The spy saga that ripped through Formula One last year was bound to rear its ugly head at some point today, but McLaren spoke confidently about the legitimacy of their car, and to also warn others that the distractions of the past six months haven’t taken anything away from the development of the MP4-23. In all honesty, the issues that embroiled the team must have hurt some of the work on the teams 2008 campaign, but being such a large and organised team, I doubt it will have any affect on the upcoming season. And of course, further recriminations will not happen following McLaren’s unreserved apology to everyone.
I would like to say that it has made no impact, but the reality is a whole variety of things stray into the time of the engineering and management team.
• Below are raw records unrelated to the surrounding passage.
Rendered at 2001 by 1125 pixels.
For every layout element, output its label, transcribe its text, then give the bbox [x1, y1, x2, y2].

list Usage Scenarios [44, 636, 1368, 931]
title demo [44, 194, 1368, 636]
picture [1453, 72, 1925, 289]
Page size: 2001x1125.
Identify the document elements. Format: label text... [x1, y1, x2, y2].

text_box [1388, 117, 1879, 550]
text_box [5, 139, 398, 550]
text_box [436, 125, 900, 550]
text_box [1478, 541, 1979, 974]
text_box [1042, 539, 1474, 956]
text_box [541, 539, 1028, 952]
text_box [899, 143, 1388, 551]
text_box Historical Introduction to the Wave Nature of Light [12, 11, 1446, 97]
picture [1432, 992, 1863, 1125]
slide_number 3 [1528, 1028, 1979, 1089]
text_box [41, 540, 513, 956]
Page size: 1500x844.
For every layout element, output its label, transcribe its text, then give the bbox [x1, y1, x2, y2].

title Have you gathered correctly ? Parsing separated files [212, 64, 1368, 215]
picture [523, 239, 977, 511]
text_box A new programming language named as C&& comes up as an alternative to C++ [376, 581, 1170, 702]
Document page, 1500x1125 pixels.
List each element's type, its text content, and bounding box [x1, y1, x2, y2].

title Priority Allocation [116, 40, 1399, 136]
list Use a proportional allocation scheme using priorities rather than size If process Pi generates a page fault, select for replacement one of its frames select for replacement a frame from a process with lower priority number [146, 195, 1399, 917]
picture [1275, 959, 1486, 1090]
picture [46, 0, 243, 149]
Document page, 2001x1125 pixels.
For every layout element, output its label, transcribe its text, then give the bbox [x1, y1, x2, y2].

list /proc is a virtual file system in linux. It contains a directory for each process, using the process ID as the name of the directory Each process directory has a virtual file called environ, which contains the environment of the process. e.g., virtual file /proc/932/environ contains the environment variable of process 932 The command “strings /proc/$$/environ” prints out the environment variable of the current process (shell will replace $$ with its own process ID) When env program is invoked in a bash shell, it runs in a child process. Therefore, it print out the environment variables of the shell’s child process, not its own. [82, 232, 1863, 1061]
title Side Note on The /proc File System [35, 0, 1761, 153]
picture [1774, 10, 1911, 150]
We were fighting to win a championship last year, ourselves and Ferrari.
In the last third of the season we were putting a lot more work and development into it to compete for that championship, so I am sure that we both were slightly distracted from developing this year’s car. However I think it is maybe a testament to the determination to both those organizations that we are out launching the cars early.
The car that is being launched downstairs, as I think is the case with our competitor, will not necessarily look the same in Australia. Ours certainly won’t look the same. We will evolve and develop the car between now and the beginning of the season. It has a lot of performance left in it. Martin Whitmarsh.
McLaren voluntarily stopped developing certain systems on the car as the spy saga came to a close late last year, but Whitmarsh has stated that this won’t change the approach of the season for the team and the car will still be competitive.
We did not want there to be any ambiguity or question during the course of this year that any of our programme had been influenced by the events of last year. But we of course are happy that there is no influence on the development of last year’s car or this year’s car.
But we accept that it would be useful for us and for this sport to live without any of those questions or challenges. So we came up with those three areas. We do not believe that we are handicapped by that. We are in there with equal opportunity with the other teams to hopefully develop a competitive car, and to compete and win races.
So clearly there are a lot of areas, a lot of tools on the car to address various handling issues. And despite the regulation changes that take away some of the electronic aids, but nonetheless we are confident that we can develop the car to give our drivers the ability to win races. Martin Whitmarsh.
It sounds like a frank statement from McLaren, but I must admit to taking the Woking team’s words with a grain of salt following the debacle of last year. Hopefully though, McLaren can be competitive and challenge Ferrari. The season is slowly shaping up to be a great year of racing with many unknowns centred around BMW and Renault. And the final unknown centres around where Ron spent his Christmas? He looks very tanned in the above photo!